Chicago scored two goals within the first two minutes of the game, when Jeremy Roenick and Joe Murphy both put breakaway goals into the net on questionable goaltender interference calls.
Boston’s offense was absent in game six.
The only goal the Bruins were able to grab was one that Chicago put into their own net, in the second period.
Chicago’s goal that put Boston away, 3-1, was a moonbeam by Cam Russell that came from outside of the blue line and blew by Ranford.
Tony Amonte put an exclamation point on the victory, adding a late goal in the third, giving Chicago even more momentum as they returned home for game seven.
Game 7, Boston defeats Chicago, 2-1
Chicago’s game-tying goal in the final seconds of the third period was not counted, as the clock expired before the puck slid across the goal line, allowing Boston to barely escape Chicago with a memorable Stanley Cup victory.
It was a wild and unpredictable game from start to finish, but allowed for an exciting end to a fantastic series.
During the opening face-off, Boston center Adam Oates was credited with the game’s first goal when Chicago’s Jeremy Roenick deflected the puck drop straight back into his defensive end and past an unsuspecting Eddie Belfour.
But Roenick redeemed himself later on in the period, tying the game on a breakaway goal.
After a Boston shot rang off the post early in the second, Don Sweeney was able to put a rebound behind Belfour and gave the Bruins a 2-1 lead.
Later in the second, Chicago’s Eric Daze seemed to have a wide-open opportunity when Ranford’s sprawling stop not only saved a goal, but wound up saving Boston the game.
The Boston Bruins held onto their 2-1 lead and were crowned the 1996-97 Stanley Cup Champions.

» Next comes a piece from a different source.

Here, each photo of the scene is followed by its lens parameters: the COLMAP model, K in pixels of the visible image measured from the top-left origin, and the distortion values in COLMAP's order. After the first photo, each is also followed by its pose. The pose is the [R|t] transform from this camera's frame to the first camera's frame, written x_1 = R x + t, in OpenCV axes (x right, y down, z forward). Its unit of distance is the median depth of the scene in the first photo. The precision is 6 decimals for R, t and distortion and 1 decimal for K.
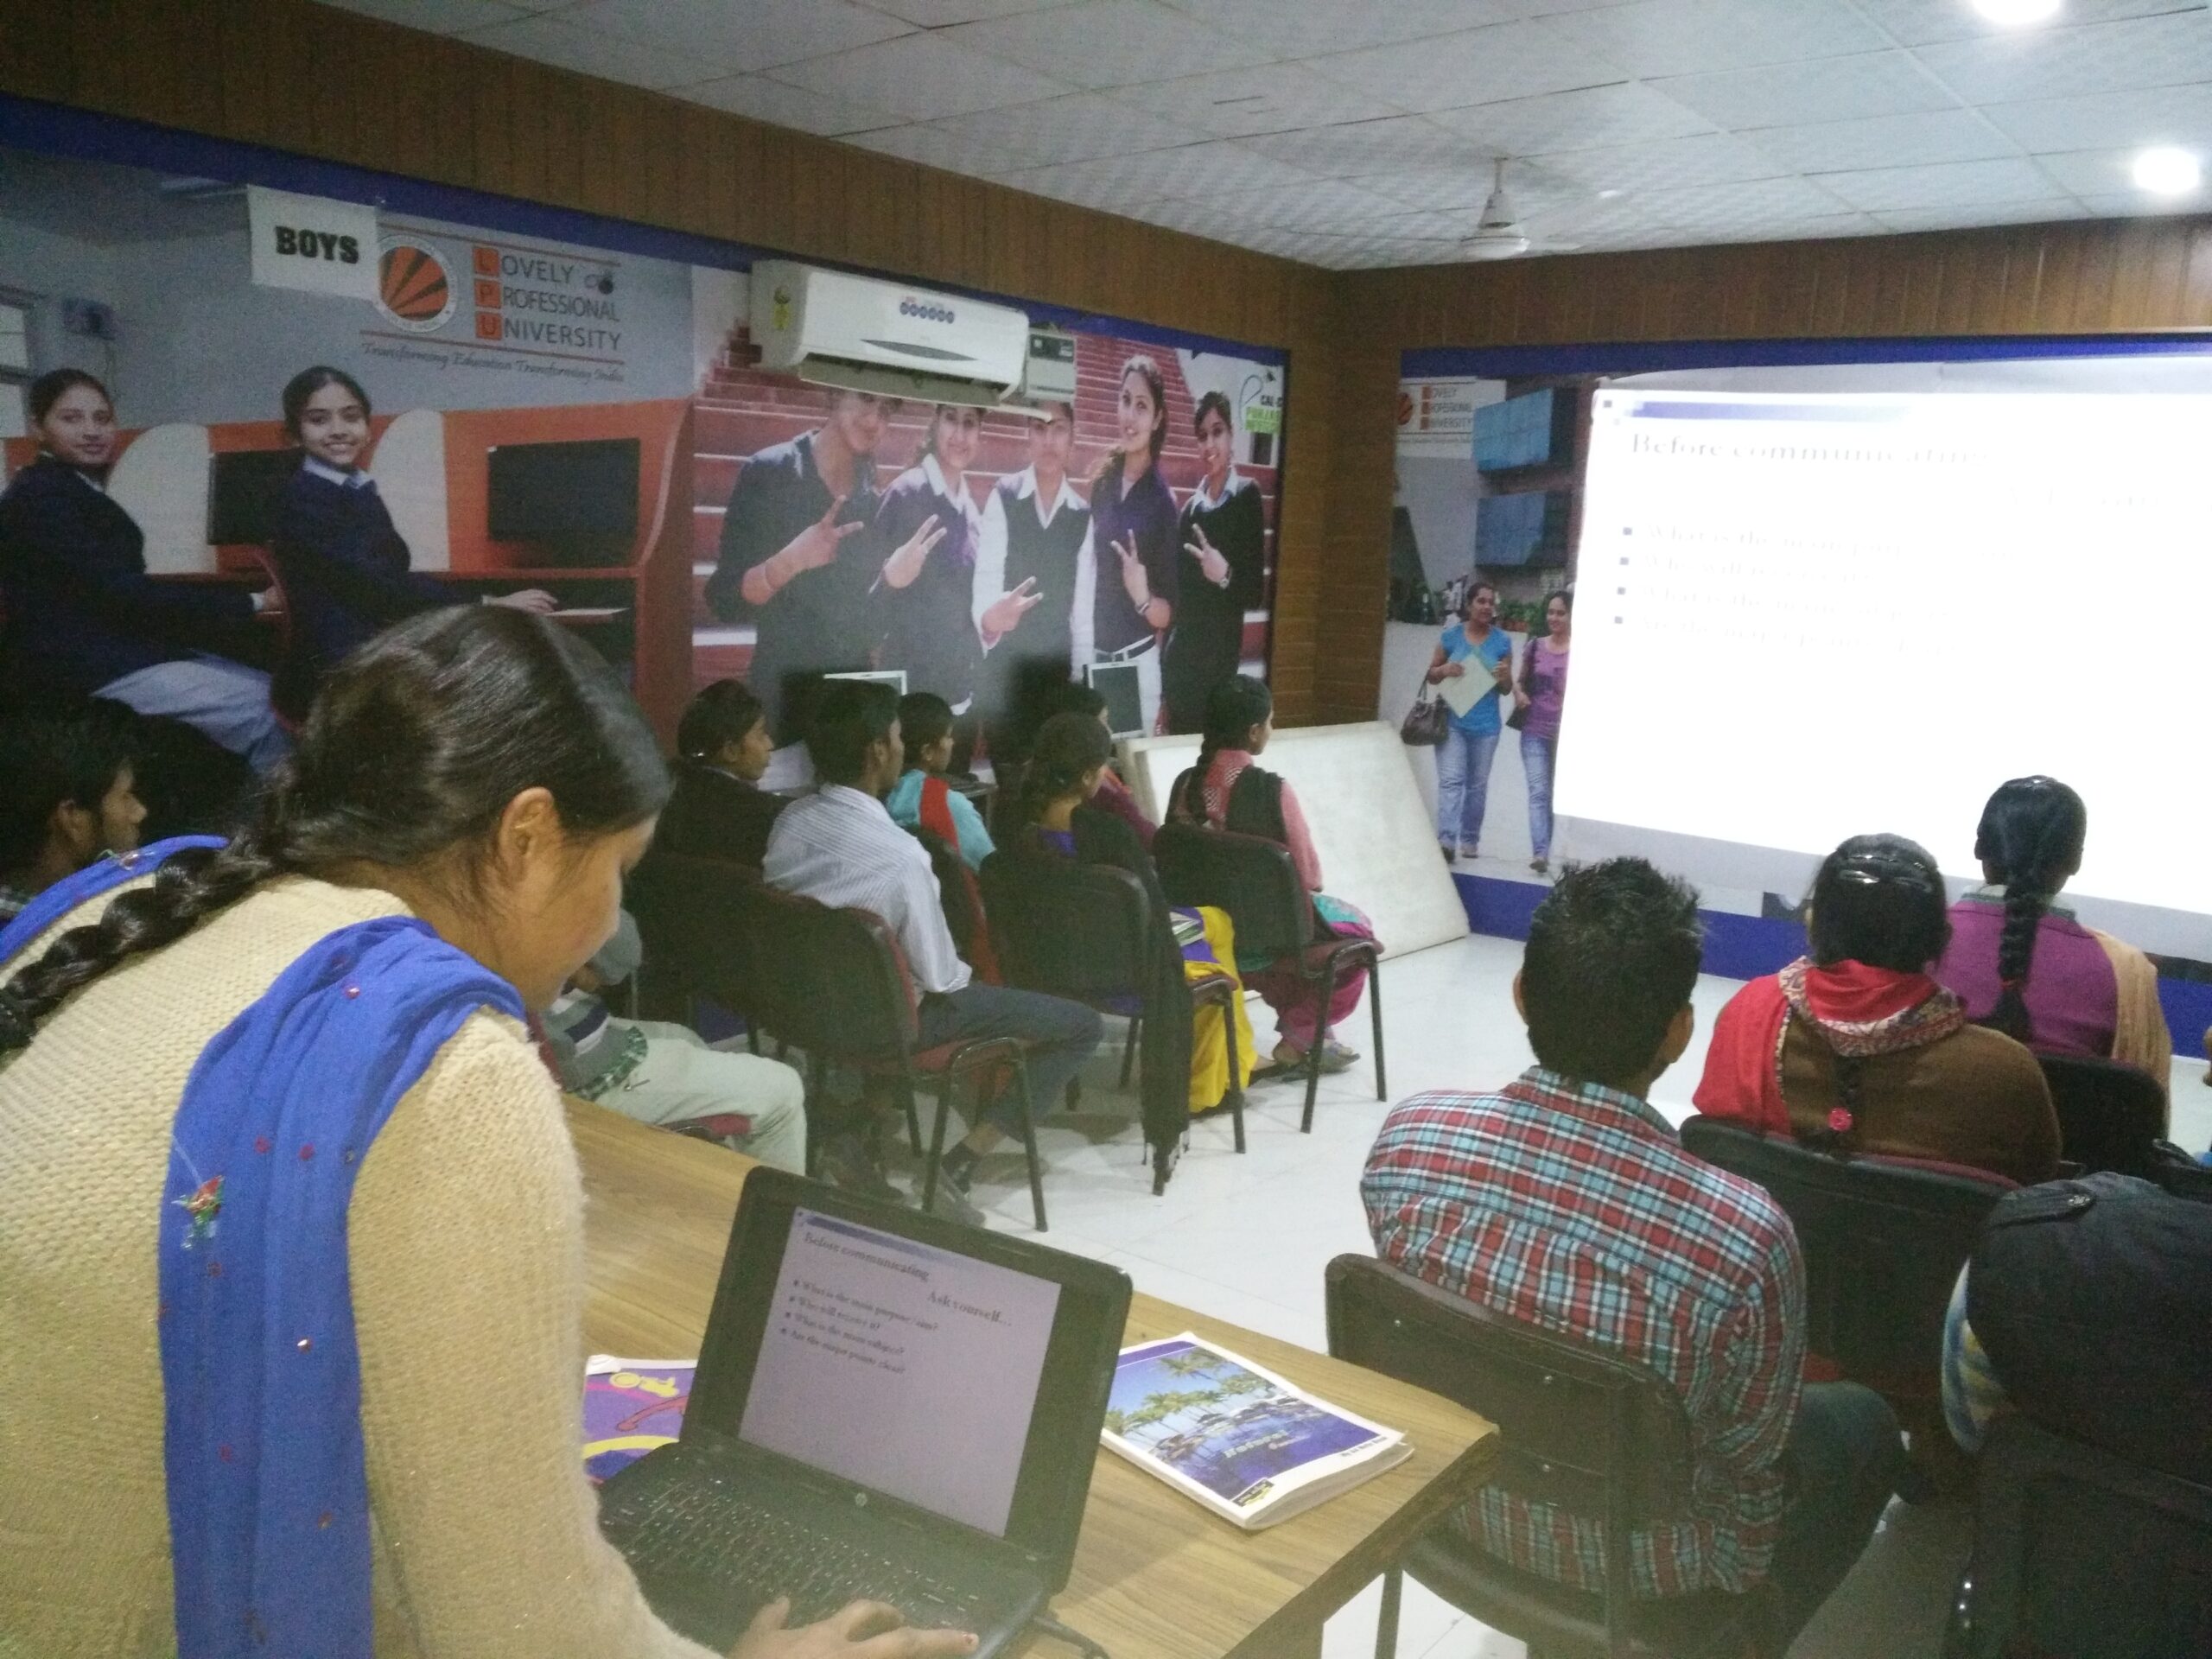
lens RADIAL K [[1751.8, 0, 1106.0], [0, 1751.8, 829.5], [0, 0, 1]] dist [0.012316, -0.005843]
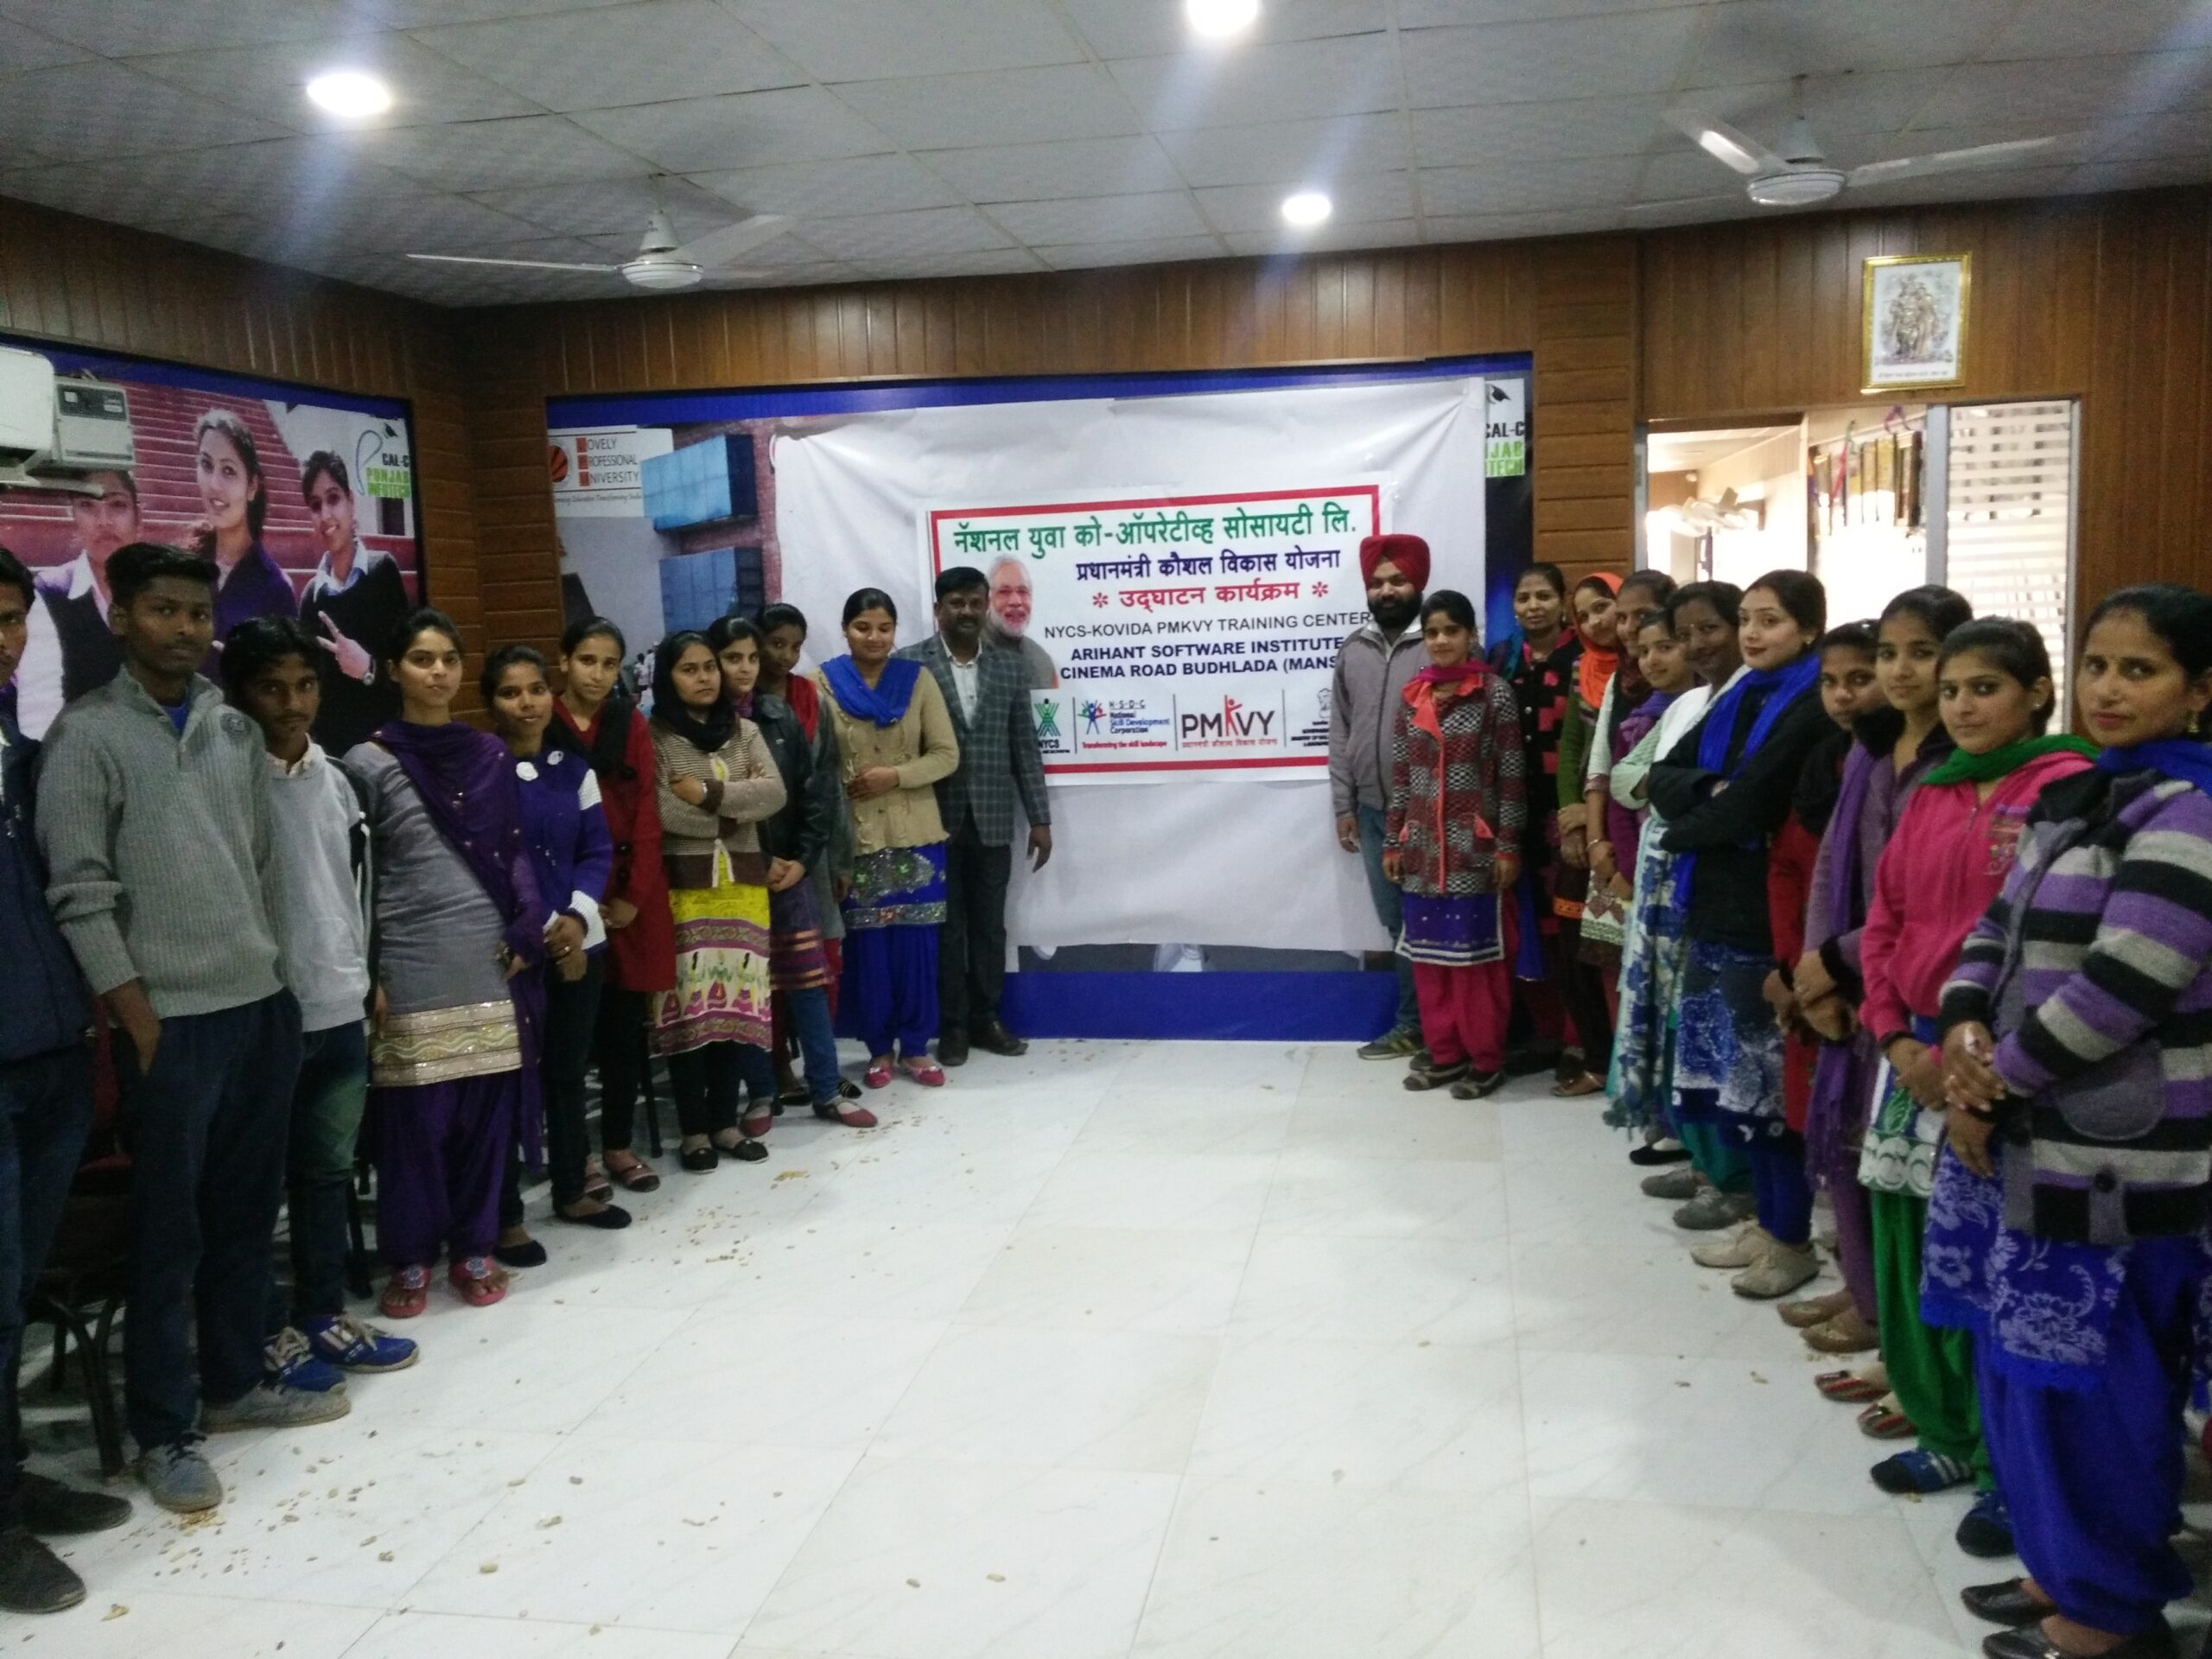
lens RADIAL K [[1751.8, 0, 1106.0], [0, 1751.8, 829.5], [0, 0, 1]] dist [0.012316, -0.005843]
pose [[0.882734, -0.131610, 0.451064, -0.009387], [0.143695, 0.989593, 0.007530, -0.026391], [-0.447361, 0.058169, 0.892460, 0.105855]]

Stanley Cup Final: Boston defeats Chicago in 7 games, 4-3
Will the 2013 Stanley Cup Final be as crazy of a series as this one was? We doubt it. But maybe NHL ’97 knows something we don’t and Boston will take out Chicago in a dramatic seven games. But if it’s anything like our series played out, get ready for a lot of offside calls and penalties — with a Boston defense that has Brad Marchand and Zdeno Chara, this part will probably be true. We’re not saying that tonight’s game one will go into five overtimes, but hey, who knows what could happen?